Exercise description –
Retype the passage on the 2008–09 Wichita State Shockers men's basketball team in full, word for word.

Passage provided –
◆ ◆ ◆ ◆ ◆ ◆ ◆
CBI 2nd Round
- Conference: Missouri Valley Conference
- Record: 17–17 (8–10 MVC)
- Head coach: Gregg Marshall (2nd season);
- Assistant coaches: Earl Grant; Marty Gross; Chris Jans;
- Home arena: Charles Koch Arena capacity:10,502

= 2008–09 Wichita State Shockers men's basketball team =

American college basketball season

The 2008–09 Wichita State Shockers men's basketball team represented Wichita State University in the 2008-09 NCAA Division I men's basketball season. The team, which played in the Missouri Valley Conference (MVC), was led by second-year head coach Gregg Marshall. The Shockers opened the season with a win over Florida A&M on November 10, 2008, and ended the season with a loss to Stanford in the College Basketball Invitational. Their final record for 2008–09 was 17–17 (8–10 MVC), an improvement from their 2007–08 record of 11–20 (4–14 MVC).
◆ ◆ ◆ ◆ ◆ ◆ ◆
Collection entries:
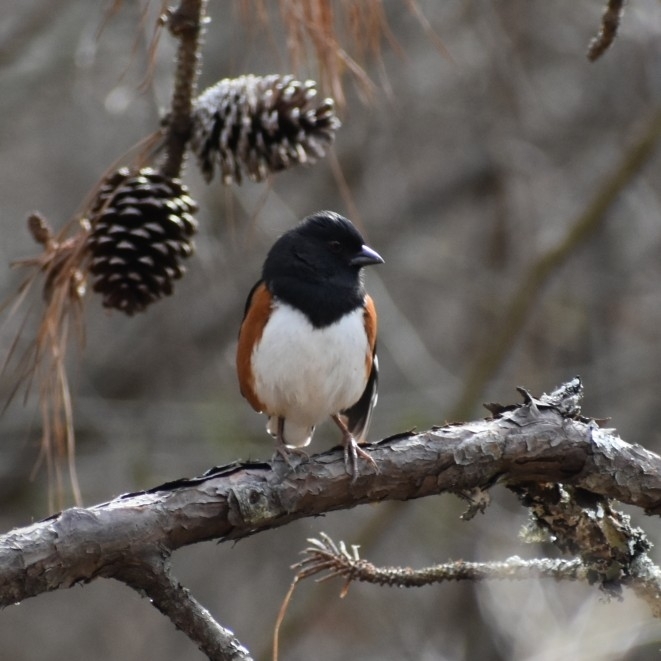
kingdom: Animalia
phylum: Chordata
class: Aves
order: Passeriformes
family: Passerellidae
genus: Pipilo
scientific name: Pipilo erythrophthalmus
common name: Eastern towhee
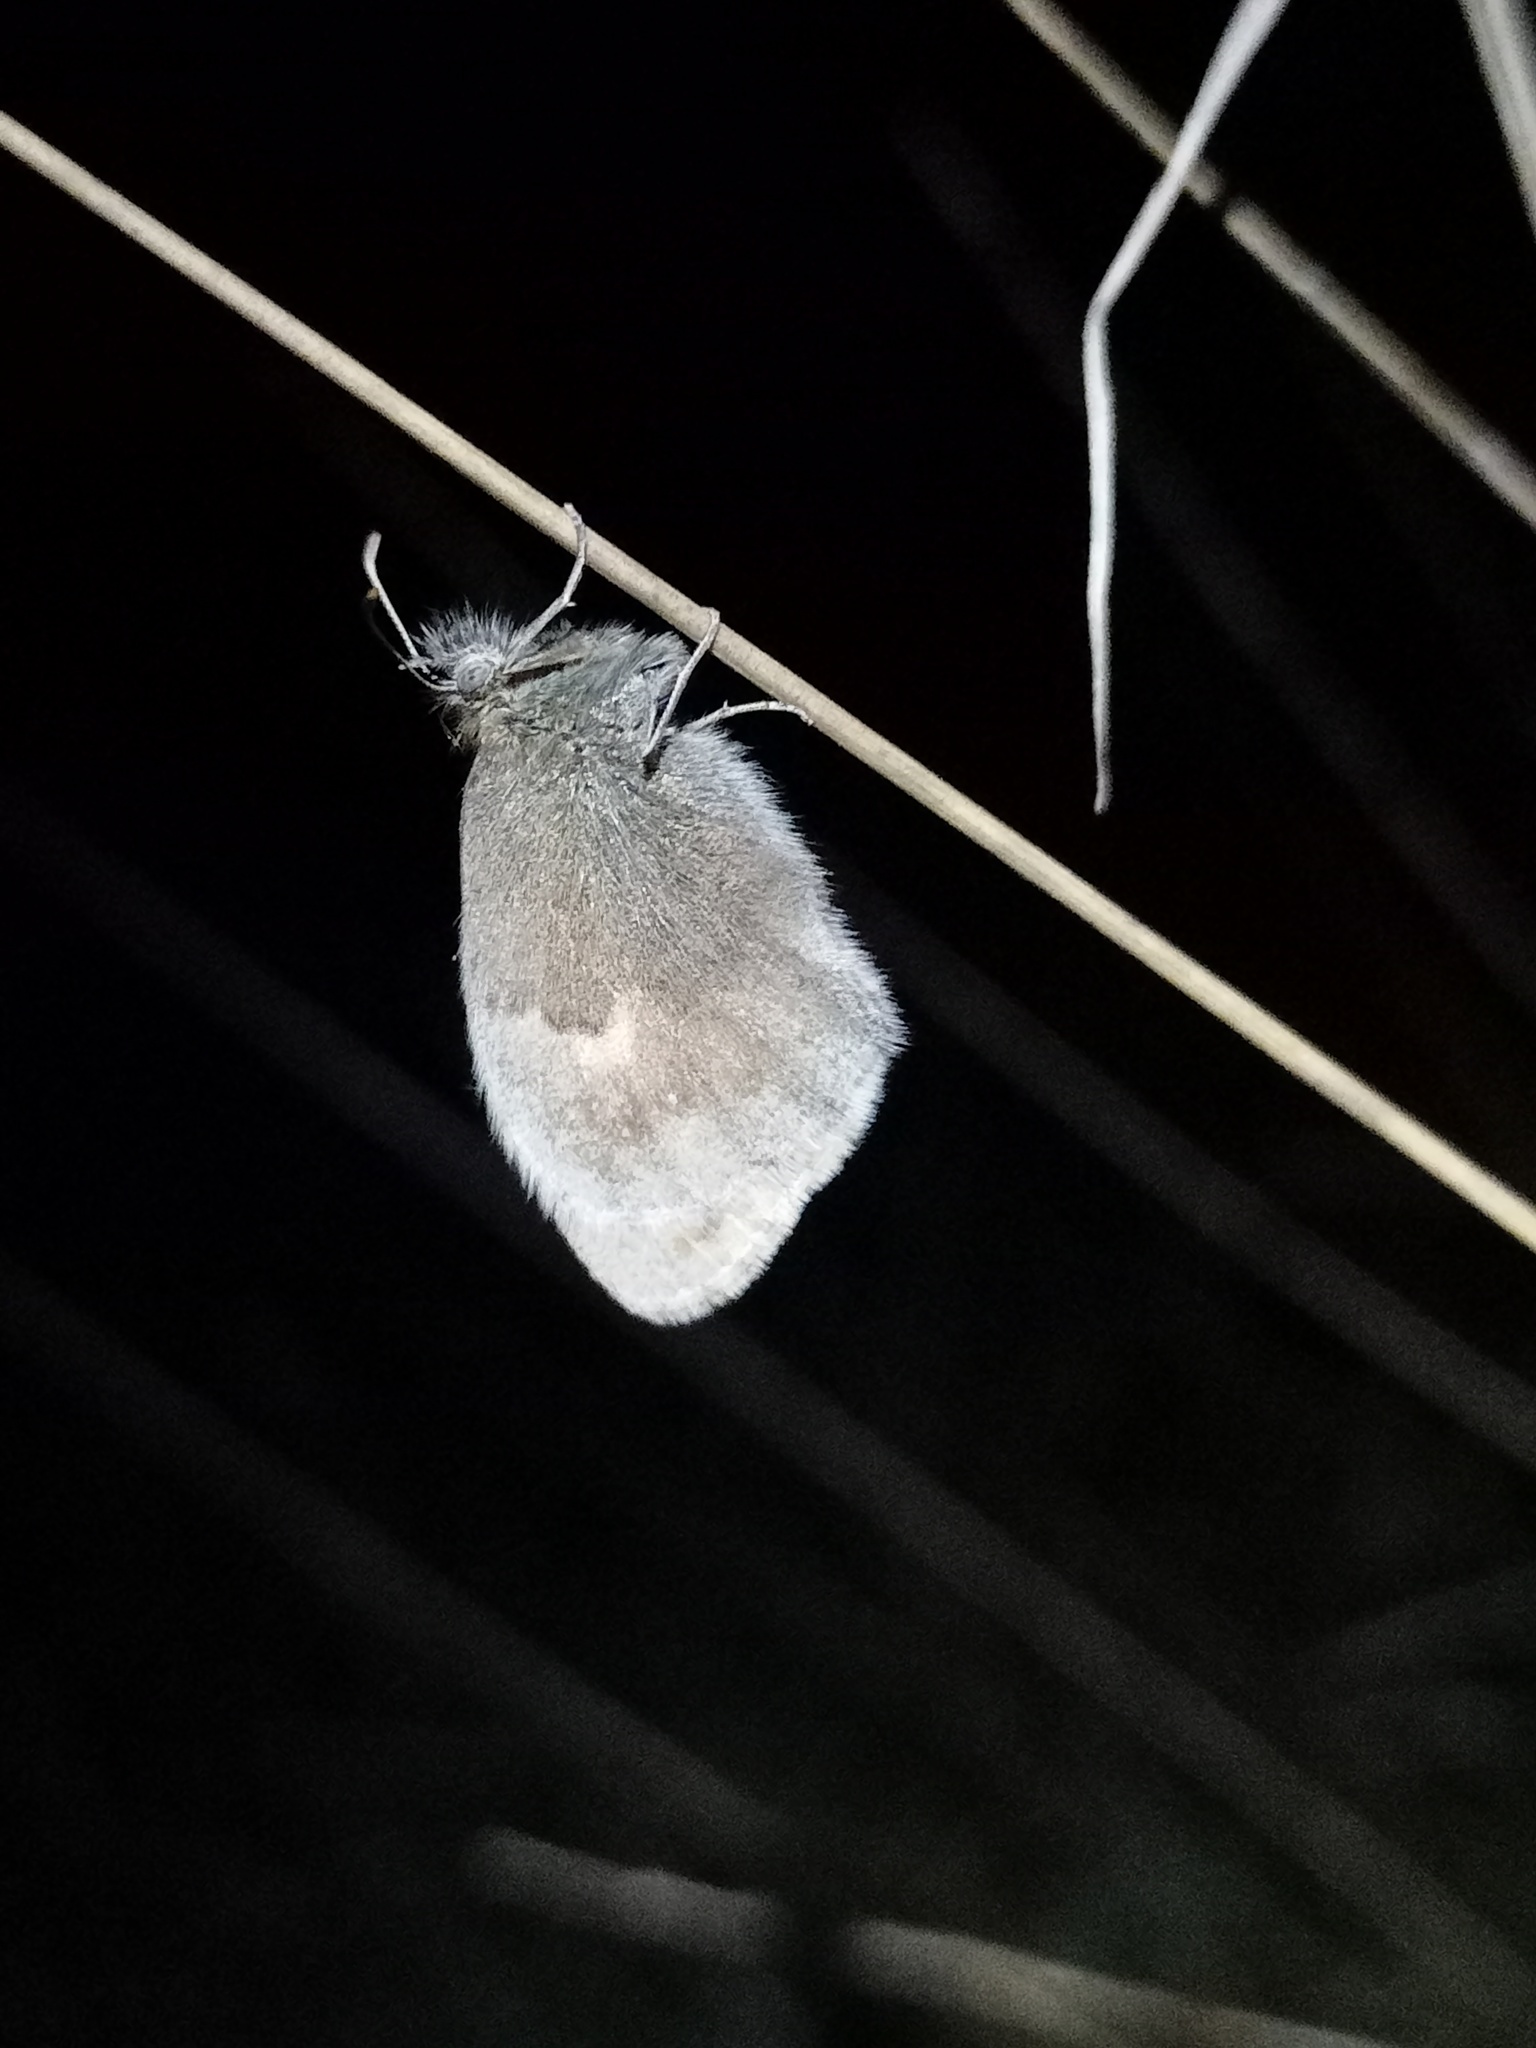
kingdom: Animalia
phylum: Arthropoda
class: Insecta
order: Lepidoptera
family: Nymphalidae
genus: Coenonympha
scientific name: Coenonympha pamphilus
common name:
◆ ◆ ◆ ◆ ◆ ◆ ◆
Answer box –
CBI 2nd Round
- Conference: Missouri Valley Conference
- Record: 17–17 (8–10 MVC)
- Head coach: Gregg Marshall (2nd season);
- Assistant coaches: Earl Grant; Marty Gross; Chris Jans;
- Home arena: Charles Koch Arena capacity:10,502

= 2008–09 Wichita State Shockers men's basketball team =

American college basketball season

The 2008–09 Wichita State Shockers men's basketball team represented Wichita State University in the 2008-09 NCAA Division I men's basketball season. The team, which played in the Missouri Valley Conference (MVC), was led by second-year head coach Gregg Marshall. The Shockers opened the season with a win over Florida A&M on November 10, 2008, and ended the season with a loss to Stanford in the College Basketball Invitational. Their final record for 2008–09 was 17–17 (8–10 MVC), an improvement from their 2007–08 record of 11–20 (4–14 MVC).